Surprise the kids with PASTA SUNDAES tonight. Cook 8 ounces spaghetti according to directions; drain. Fill 4 ice cream sundae glasses half full with the spaghetti. Divide and pour 2 cups heated marinara sauce over the spaghetti. Top with 1 or 2 meatballs (from frozen) and some freshly grated parmesan cheese. Add a CHOPPED LETTUCE SALAD on the side. For dessert, make instant CHOCOLATE PUDDING with 1 PERCENT MILK. Stir in some sliced BANANAS for a different flavor.

Shopping List

spaghetti, marinara sauce, frozen meatballs, parmesan cheese, lettuce, instant chocolate pudding, 1 percent milk, bananas.
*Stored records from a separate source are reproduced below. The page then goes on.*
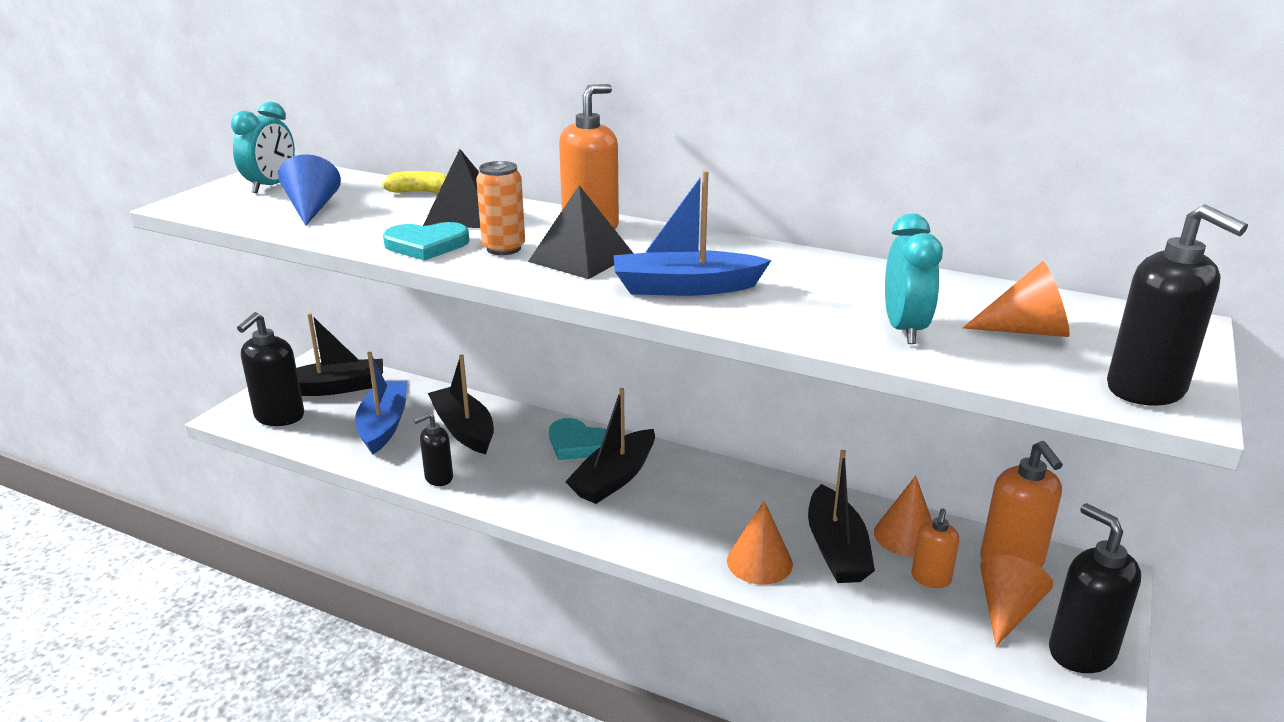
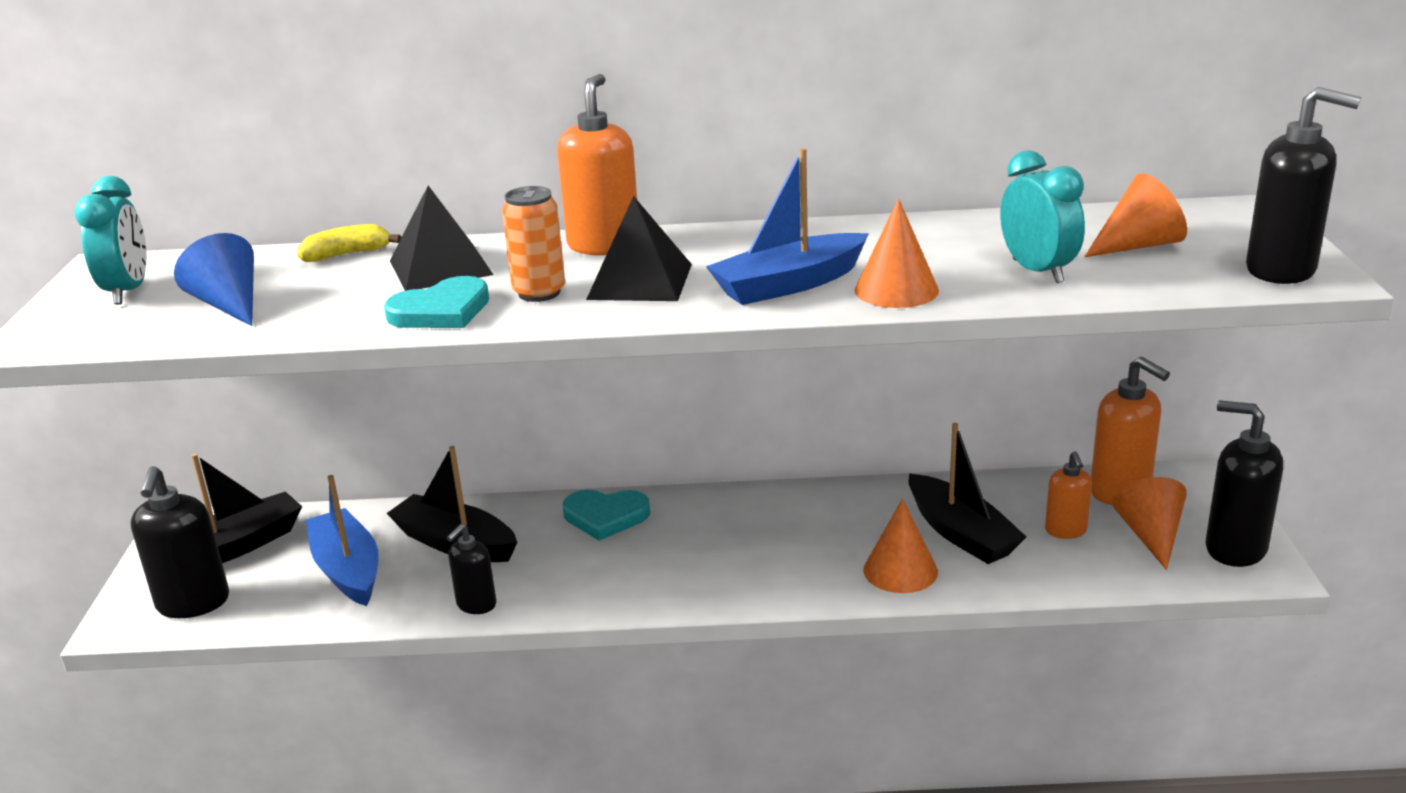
camera: 25 degrees left, 0 degrees up
black boat [565,388,655,504] -> none
orange cone [874,476,932,557] -> orange cone moved to [855,199,939,308]

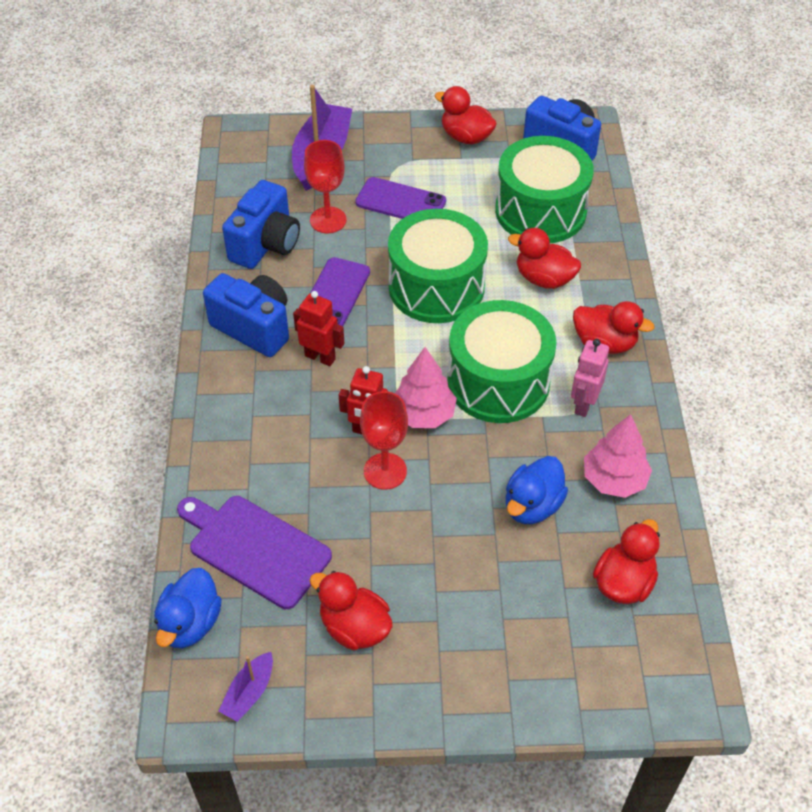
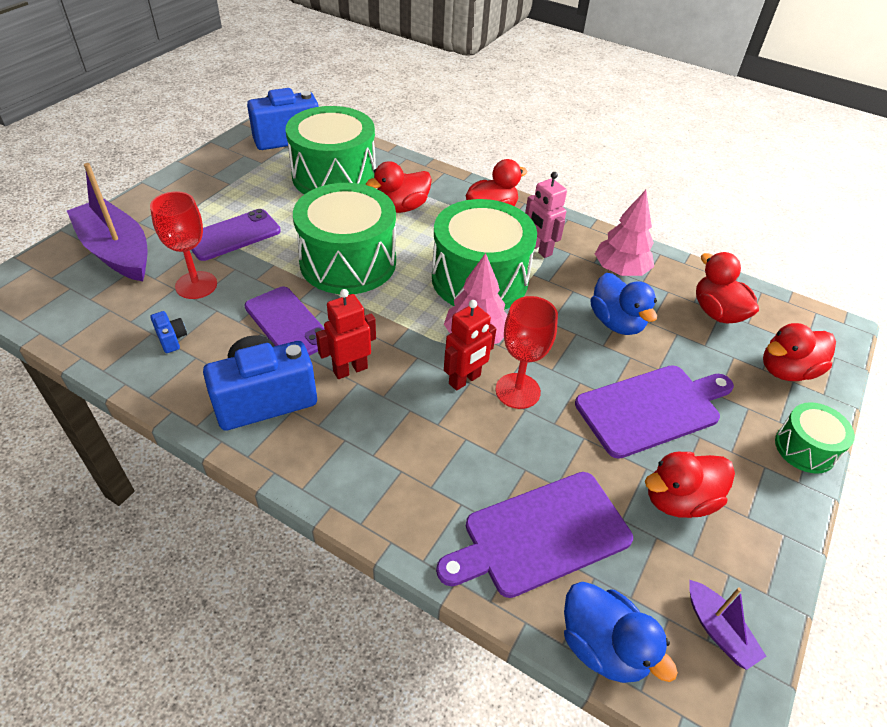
camera: 60 degrees left, 5 degrees down
blue camera [222,180,300,269] -> blue camera [150,311,187,353], size x0.41
red duck [434,86,497,145] -> red duck moved to [763,323,836,381]
none -> purple cutting board [575,365,734,459]
none -> green drum [775,402,855,474]

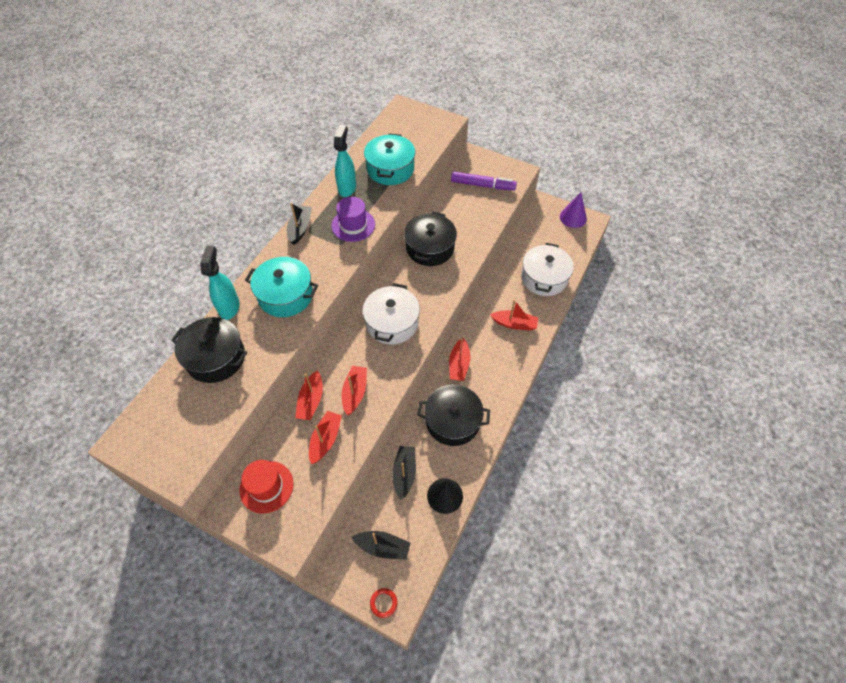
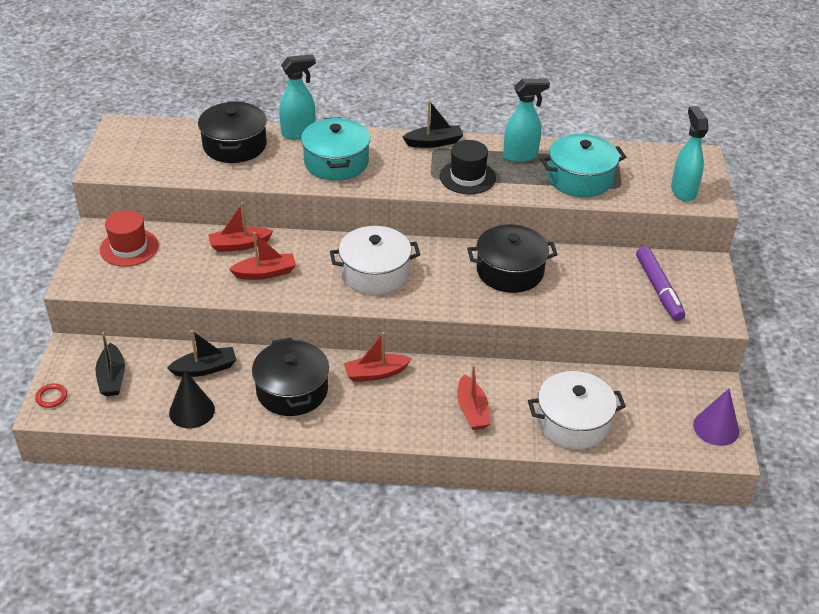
camera: 65 degrees right, 15 degrees down
red boat [309,411,342,464] -> none
purple hat [331,197,375,242] -> black hat [440,140,496,194]
none -> turquoise spray bottle [671,106,709,202]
Saturday: Easy Entertaining

"Yum, yum!" will be what your guests say when you serve them ALMOND-CHIVE SALMON. Serve with RICE PILAF (from mix), FRESH CARROTS, a RED-TIPPED LETTUCE SALAD and BAGUETTES. Buy FRUIT TARTS for dessert.

Shopping List

sliced almonds, chives, fresh parsley, lemon, whole-grain or white bread, coarse salt, salmon fillets, black pepper, rice pilaf mix, fresh carrots, red-tipped lettuce, baguettes, fruit tarts.

ALMOND-CHIVE SALMON

Servings: makes 4 servings

Prep time: less than 15 minutes

Cook time: about 10 to 15 minutes

  • 1/4 cup sliced almonds
  • 2 tablespoons chopped fresh chives
  • 1 tablespoon chopped fresh parsley
  • 1/2 teaspoon lemon zest (yellow part only)
  • 2 (1-ounce) slices whole-grain or white bread, without crust and torn
  • 1/2 teaspoon coarse salt, divided
  • 4 (6-ounce) salmon fillets, about 1 inch thick
  • 1/4 teaspoon freshly ground black pepper
  • 4 lemon wedges

Heat oven to 400 degrees. Combine almonds, chives, parsley, lemon zest and bread in a food processor with 1/4 teaspoon salt. Process until finely chopped. Sprinkle salmon with pepper and remaining salt. Top fillets evenly with bread-crumb mixture; press gently to adhere. Place salmon on baking sheet lined with nonstick foil. Bake 10 to 15 minutes or until fish flakes easily with a fork or desired doneness. Serve with lemon wedges.

Per serving: 295 calories, 38 grams protein, 11 grams fat (35 percent calories from fat), 1.6 grams saturated fat, 9 grams carbohydrate, 80 milligrams cholesterol, 420 milligrams sodium, 2 grams fiber.